ESTRATTO -
----------
Un anno fa dormiva accoccolato sotto i portici, nel cuore di Torino. Oggi ha una casa. Una casa vera, calda e accogliente. Quella di Gabriele F. (54 anni) è una storia di rinascita, fiorita grazie all'impegno della Comunità di Sant'Egidio, che nel capoluogo piemontese (come in tantissime altre città in Italia e nel mondo) cammina a fianco degli ultimi, a cominciare proprio dalle persone senza dimora.
Gennaio 2021: inverno in piena pandemia, zone rosse, vita cittadina 
ridotta all'osso. Durante un giro serale con i volontari di Sant'Egidio (che a chi dorme in strada offrono cibo e tè caldo, ma soprattutto amicizia) avevamo conosciuto Gabriele. La sua dimora di cartone era sistemata davanti alla filiale di una banca, in quello che i torinesi chiamano "il salotto buono", la centralissima piazza San Carlo, erede di antichi fasti ma, negli ultimi anni, divenuta (anche) rifugio per tanti, uomini e donne, che vi passano la notte sotto coperte di fortuna. Lì, come dappertutto, l'inverno sa ancora essere feroce con chi vive all'aperto.
Guanti di lana e cappello calato fin quasi a coprire gli occhi, Gabriele 
F., 54 anni, ci aveva raccontato la sua quotidianità: la durezza di una città piena di gente in cui, però, ci si sente soli, le tante paure, la fatica di andare avanti, le code sfibranti nelle mense cittadine, ma anche l'amicizia con i volontari, le serate nella chiesa dei Santi Martiri (un punto di riferimento che la Comunità di Sant'Egidio mette a disposizione di tutti i suoi amici), perfino la fugace vicinanza di qualche passante, forse incuriosito dai modi gentili e distinti che Gabriele ha sempre mantenuto.
Elisa Ferrero, volontaria della Comunità, conserva un'istantanea precisa del loro primo incontro: in una notte d'inverno, un uomo smarrito, avvolto in un loden, forse l'ultimo appiglio a una vita precedente. In piazza San Carlo c'era chi si fermava a scambiare due parole con lui e magari gli regalava un libro, conoscendo la sua grande passione per la lettura. Un'esistenza fragile come cristallo, costantemente in bilico, ma che, grazie al legame con amici speciali, ha trovato lo slancio per ripartire.
----------
Voci salvate da una raccolta

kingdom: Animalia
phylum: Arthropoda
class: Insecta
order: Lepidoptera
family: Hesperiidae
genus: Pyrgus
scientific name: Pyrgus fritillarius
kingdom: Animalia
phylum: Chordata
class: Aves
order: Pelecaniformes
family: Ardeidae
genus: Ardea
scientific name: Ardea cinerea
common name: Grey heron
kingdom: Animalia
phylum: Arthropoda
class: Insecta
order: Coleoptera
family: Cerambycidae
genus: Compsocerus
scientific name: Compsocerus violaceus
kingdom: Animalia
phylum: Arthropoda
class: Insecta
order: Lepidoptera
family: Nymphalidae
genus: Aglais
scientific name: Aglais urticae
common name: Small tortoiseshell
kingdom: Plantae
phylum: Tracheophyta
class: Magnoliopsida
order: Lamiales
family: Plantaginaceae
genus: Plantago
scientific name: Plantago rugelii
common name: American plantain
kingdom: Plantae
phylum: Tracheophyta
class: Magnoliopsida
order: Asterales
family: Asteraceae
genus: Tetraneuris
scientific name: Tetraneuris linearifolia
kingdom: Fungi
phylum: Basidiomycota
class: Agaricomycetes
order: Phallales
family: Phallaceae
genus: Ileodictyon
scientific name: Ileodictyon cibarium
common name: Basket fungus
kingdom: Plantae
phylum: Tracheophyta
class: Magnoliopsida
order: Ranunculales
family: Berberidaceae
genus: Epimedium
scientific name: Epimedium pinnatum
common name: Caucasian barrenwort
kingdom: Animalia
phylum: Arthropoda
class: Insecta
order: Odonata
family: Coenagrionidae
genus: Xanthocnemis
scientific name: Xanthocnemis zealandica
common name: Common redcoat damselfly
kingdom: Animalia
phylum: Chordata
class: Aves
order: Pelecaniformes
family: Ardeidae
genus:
----------
COSA FARE -
Rispondi in breve sulla storia di Gabriele:
1. Quanti anni ha Gabriele?
2. Davanti a che cosa era sistemata la sua dimora di cartone in piazza San Carlo?
3. In quale chiesa si svolgevano le serate con i volontari?

SOLUZIONE -
1. 54 anni.
2. Davanti alla filiale di una banca.
3. Nella chiesa dei Santi Martiri.